Transactions

By default, MySQL autocommits, which means that statements are executed immediately as they are issued. By starting a transaction with START TRANSACTION, you turn off autocommit. Changes made by statements are not permanent until you COMMIT them explicitly. You also have the choice to ROLLBACK statements that have not been committed, so that the changes are cancelled. A transaction ends with COMMIT or ROLLBACK unless the AND CHAIN clause is used.


START TRANSACTION
[transaction_characteristic [, transaction_characteristic] ...]

transaction_characteristic:
WITH CONSISTENT SNAPSHOT
| READ WRITE
| READ ONLY

BEGIN [WORK]

COMMIT [WORK] [AND [NO] CHAIN] [[NO] RELEASE]

ROLLBACK [WORK] [AND [NO] CHAIN] [[NO] RELEASE]

SET autocommit = {0 | 1}

SAVEPOINT identifier

ROLLBACK [WORK] TO [SAVEPOINT] identifier

RELEASE SAVEPOINT identifier
WITH CONSISTENT SNAPSHOT starts a consistent read for InnoDB. The only isolation level that permits a consistent read is REPEATABLE READ.
READ ONLY allows optimizations to be made for InnoDB.
READ WRITE
is the default.
After autocommit has been SET to zero, you must use COMMIT to make the changes permanent or ROLLBACK to ignore the changes.
BEGIN is the same as START TRANSACTION, but the latter permits modifiers.
WORK is ignored.
AND CHAIN starts a new transaction as soon as the current one ends.
RELEASE disconnects the current client session after terminating the current transaction.
ROLLBACK TO rolls back to the named savepoint without terminating the transaction.
RELEASE SAVEPOINT removes the named savepoint without performing any COMMIT or ROLLBACK. Savepoints are deleted with COMMIT or ROLLBACK.
Beginning a transaction causes any pending transaction to be committed. Thus, transactions cannot be nested.
Transactions should be performed using only tables managed by a single transaction-safe storage engine, for best results.
Transactions that are rolled back are not logged.

DROP TABLE IF EXISTS tbl;
CREATE TABLE tbl (a INT);

START TRANSACTION;
   INSERT INTO tbl VALUES (100);
   SAVEPOINT sp;
   INSERT INTO tbl VALUES (200);
   ROLLBACK TO sp;
COMMIT;

SELECT * FROM tbl;

100
SET [GLOBAL | SESSION] TRANSACTION
transaction_characteristic [, transaction_characteristic] ...

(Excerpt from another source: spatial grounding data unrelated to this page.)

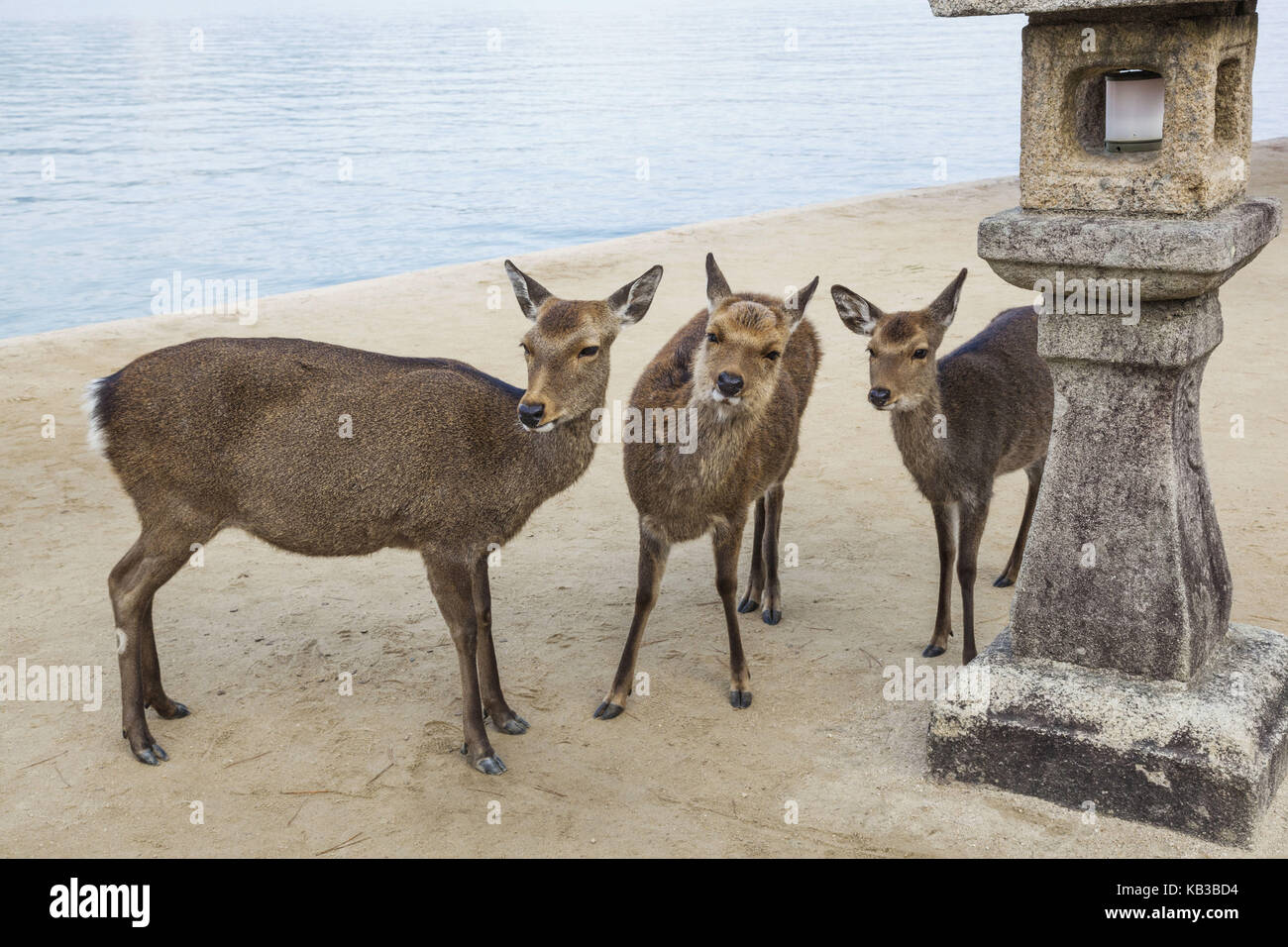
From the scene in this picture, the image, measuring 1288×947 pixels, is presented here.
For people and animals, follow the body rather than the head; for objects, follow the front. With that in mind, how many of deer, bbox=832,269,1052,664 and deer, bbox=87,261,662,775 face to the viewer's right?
1

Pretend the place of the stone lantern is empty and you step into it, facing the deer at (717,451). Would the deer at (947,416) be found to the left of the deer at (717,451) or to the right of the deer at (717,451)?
right

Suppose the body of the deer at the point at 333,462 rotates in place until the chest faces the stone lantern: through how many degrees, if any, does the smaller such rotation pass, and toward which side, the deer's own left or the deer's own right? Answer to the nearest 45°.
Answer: approximately 45° to the deer's own right

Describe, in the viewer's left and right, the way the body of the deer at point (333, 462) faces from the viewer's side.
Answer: facing to the right of the viewer

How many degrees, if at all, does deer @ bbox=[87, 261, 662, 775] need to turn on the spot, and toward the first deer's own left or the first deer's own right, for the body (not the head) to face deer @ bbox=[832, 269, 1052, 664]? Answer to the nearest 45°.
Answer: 0° — it already faces it
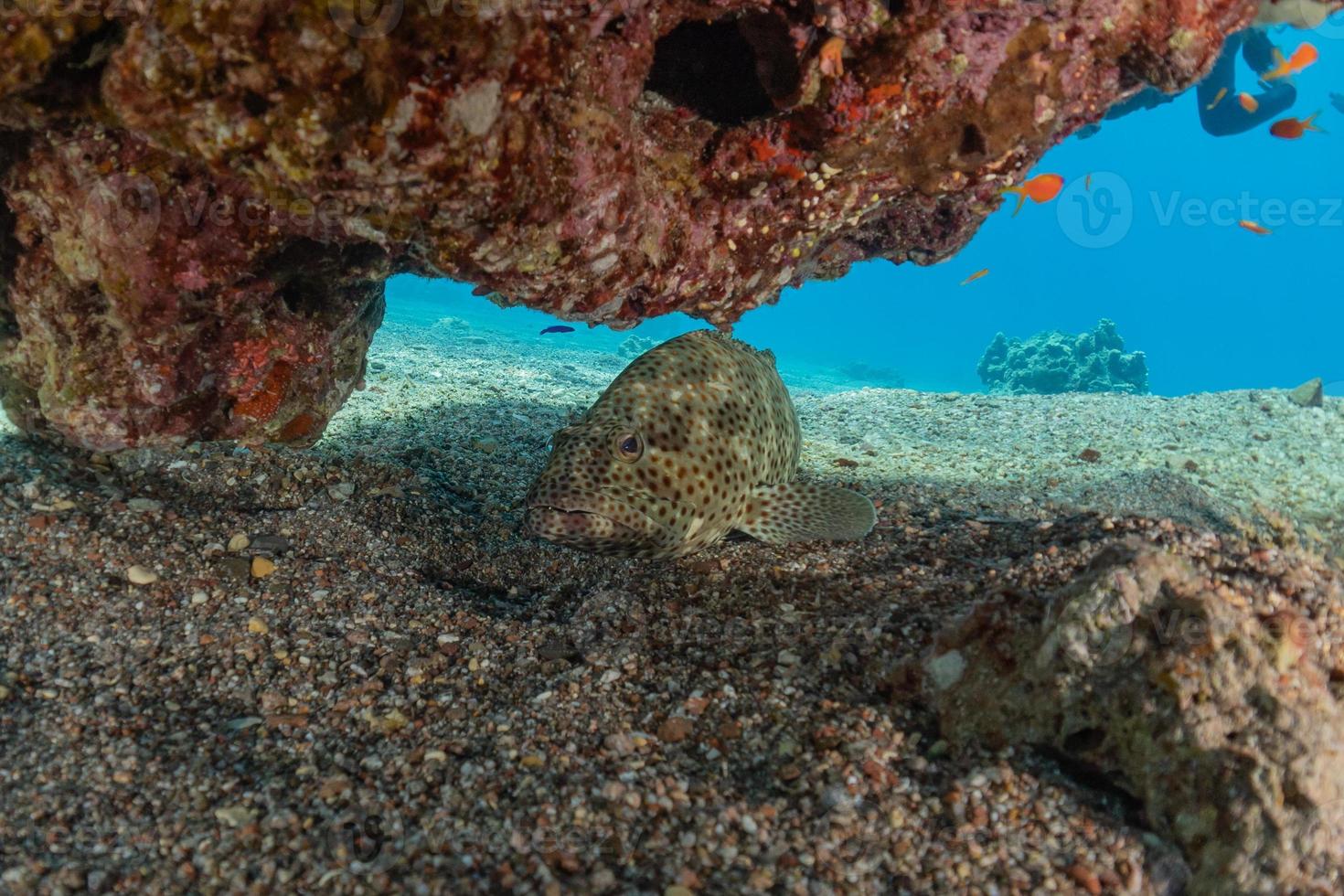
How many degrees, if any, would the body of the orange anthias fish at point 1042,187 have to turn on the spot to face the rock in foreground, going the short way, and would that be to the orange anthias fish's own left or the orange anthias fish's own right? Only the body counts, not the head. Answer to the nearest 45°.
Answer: approximately 90° to the orange anthias fish's own right

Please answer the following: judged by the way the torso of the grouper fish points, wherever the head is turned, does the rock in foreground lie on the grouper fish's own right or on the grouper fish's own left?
on the grouper fish's own left

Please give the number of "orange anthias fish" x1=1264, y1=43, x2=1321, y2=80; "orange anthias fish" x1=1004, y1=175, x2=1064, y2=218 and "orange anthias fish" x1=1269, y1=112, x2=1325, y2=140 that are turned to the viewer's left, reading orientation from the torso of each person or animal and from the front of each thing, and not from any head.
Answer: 1

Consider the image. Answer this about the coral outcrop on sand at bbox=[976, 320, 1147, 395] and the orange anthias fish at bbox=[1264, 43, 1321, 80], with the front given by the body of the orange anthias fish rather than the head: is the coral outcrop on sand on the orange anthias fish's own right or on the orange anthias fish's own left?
on the orange anthias fish's own left

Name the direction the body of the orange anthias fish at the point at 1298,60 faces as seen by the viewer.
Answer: to the viewer's right

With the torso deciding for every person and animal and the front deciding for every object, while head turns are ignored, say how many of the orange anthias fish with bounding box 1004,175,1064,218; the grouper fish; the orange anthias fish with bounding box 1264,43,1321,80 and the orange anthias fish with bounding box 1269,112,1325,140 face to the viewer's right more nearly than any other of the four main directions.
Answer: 2

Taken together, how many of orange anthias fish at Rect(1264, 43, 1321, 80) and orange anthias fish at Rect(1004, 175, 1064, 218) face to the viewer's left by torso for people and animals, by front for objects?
0

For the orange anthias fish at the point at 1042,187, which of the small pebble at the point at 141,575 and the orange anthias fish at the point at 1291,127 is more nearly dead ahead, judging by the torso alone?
the orange anthias fish

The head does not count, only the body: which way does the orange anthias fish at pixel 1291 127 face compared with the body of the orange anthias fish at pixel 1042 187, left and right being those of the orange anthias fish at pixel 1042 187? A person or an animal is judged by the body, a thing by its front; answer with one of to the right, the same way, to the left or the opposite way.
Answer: the opposite way

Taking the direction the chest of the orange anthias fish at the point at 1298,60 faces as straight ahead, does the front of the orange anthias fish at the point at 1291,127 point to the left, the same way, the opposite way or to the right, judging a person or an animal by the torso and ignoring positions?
the opposite way

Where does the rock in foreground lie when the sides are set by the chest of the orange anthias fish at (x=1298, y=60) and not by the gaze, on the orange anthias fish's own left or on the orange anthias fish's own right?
on the orange anthias fish's own right

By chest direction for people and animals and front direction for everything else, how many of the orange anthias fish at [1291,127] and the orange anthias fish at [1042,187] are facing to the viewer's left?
1

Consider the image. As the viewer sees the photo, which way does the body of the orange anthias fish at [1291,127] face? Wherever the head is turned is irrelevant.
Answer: to the viewer's left

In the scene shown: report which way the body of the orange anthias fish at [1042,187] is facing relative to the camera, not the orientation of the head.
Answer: to the viewer's right
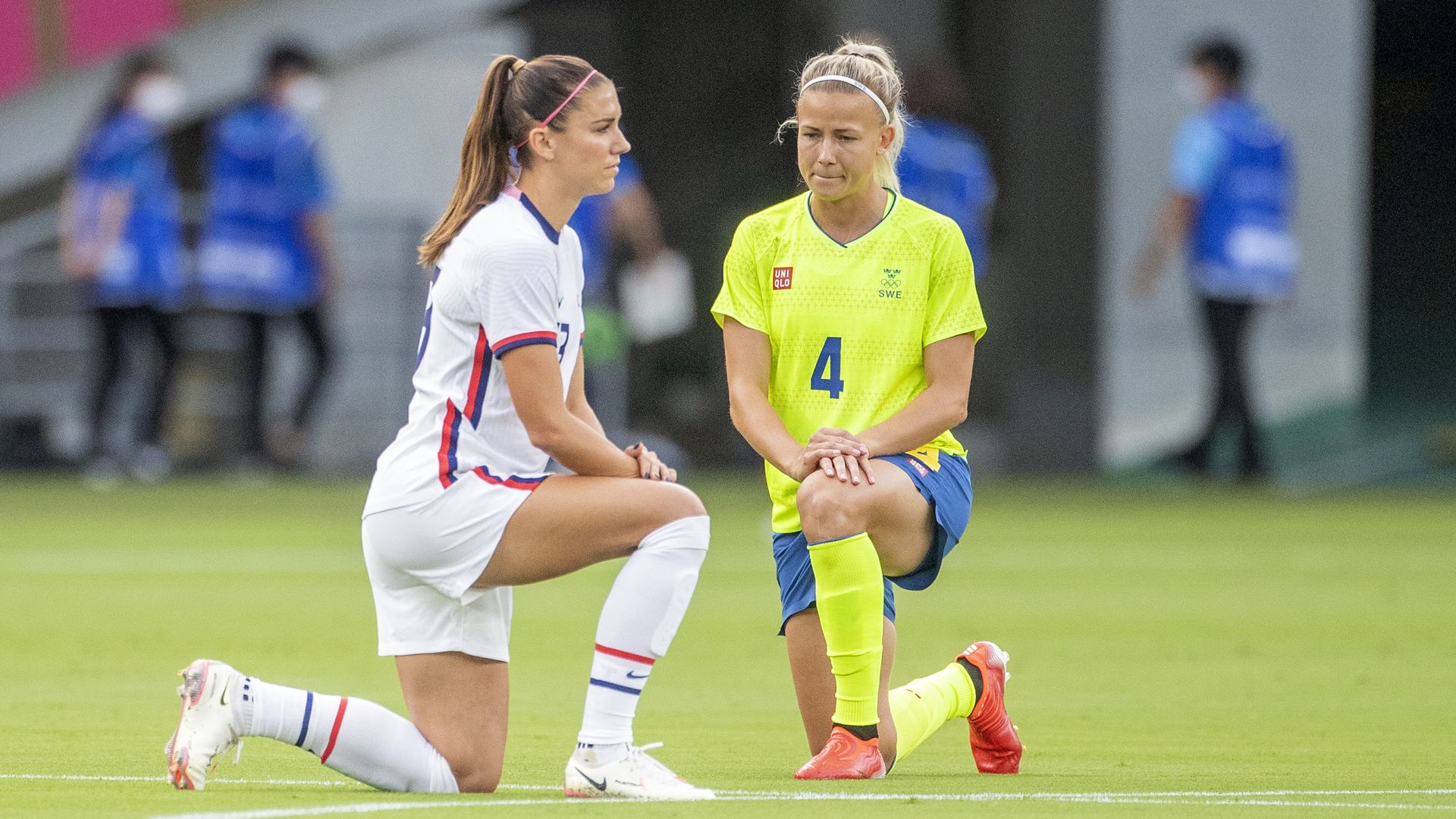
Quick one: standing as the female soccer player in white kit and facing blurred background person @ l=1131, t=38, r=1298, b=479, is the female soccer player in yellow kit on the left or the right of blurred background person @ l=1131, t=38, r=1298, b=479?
right

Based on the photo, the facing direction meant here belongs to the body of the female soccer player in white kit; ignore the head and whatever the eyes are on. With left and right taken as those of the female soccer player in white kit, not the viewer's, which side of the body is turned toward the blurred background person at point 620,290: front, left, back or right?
left

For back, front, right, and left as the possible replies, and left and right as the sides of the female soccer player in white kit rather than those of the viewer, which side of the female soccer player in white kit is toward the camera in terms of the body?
right

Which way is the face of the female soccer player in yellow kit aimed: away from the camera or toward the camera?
toward the camera

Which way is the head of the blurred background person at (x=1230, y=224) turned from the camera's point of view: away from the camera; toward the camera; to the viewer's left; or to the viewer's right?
to the viewer's left

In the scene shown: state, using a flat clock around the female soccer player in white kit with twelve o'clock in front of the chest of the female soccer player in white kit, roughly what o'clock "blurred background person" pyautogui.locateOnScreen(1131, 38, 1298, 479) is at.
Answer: The blurred background person is roughly at 10 o'clock from the female soccer player in white kit.

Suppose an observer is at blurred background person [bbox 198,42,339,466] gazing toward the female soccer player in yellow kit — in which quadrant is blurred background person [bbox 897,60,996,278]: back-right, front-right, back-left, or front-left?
front-left
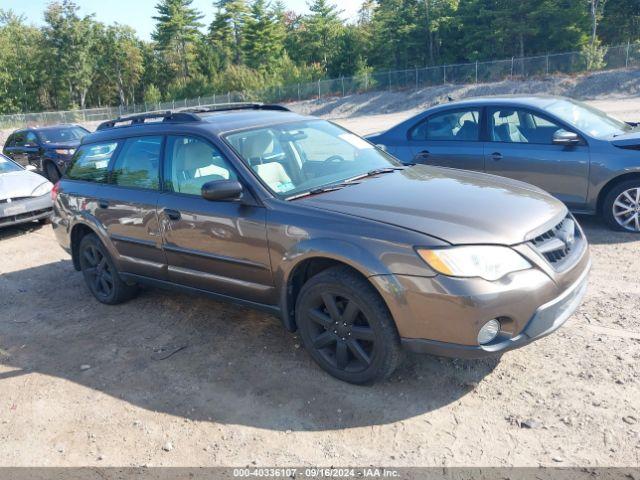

transaction_characteristic:
ISOLATION LEVEL level
| READ WRITE
| READ ONLY

level:
REPEATABLE READ
| READ COMMITTED
| READ UNCOMMITTED
| SERIALIZABLE
This sets the transaction properties. Without SESSION or GLOBAL, this statement applies to the next transaction within the current session.
For REPEATABLE READ, the default isolation level for InnoDB, all consistent reads within the same transaction read the snapshot established by the first read.
For READ COMMITTED, each consistent read, even within the same transaction, sets and reads its own fresh snapshot.
For READ UNCOMMITTED, SELECT statements are performed in a nonblocking fashion, but a possible earlier version of a row might be used. Reads are not consistent.
SERIALIZABLE is like REPEATEABLE READ, but InnoDB implicitly converts all plain SELECT statements to SELECT…LOCK IN SHARE MODE if autocommit is disabled.
DROP TABLE IF EXISTS tbl;
CREATE TABLE tbl (a INT);

START TRANSACTION;
INSERT INTO tbl VALUES (100);
SAVEPOINT sp;
INSERT INTO tbl VALUES (200);
ROLLBACK TO sp;
COMMIT;

SELECT * FROM tbl;
100

Some statements cannot be rolled back. These include data definition language (DDL) statements, such as those that create or drop databases, and those that create, drop, or alter tables or stored routines. A transaction cannot be fully rolled back if it contains such a statement.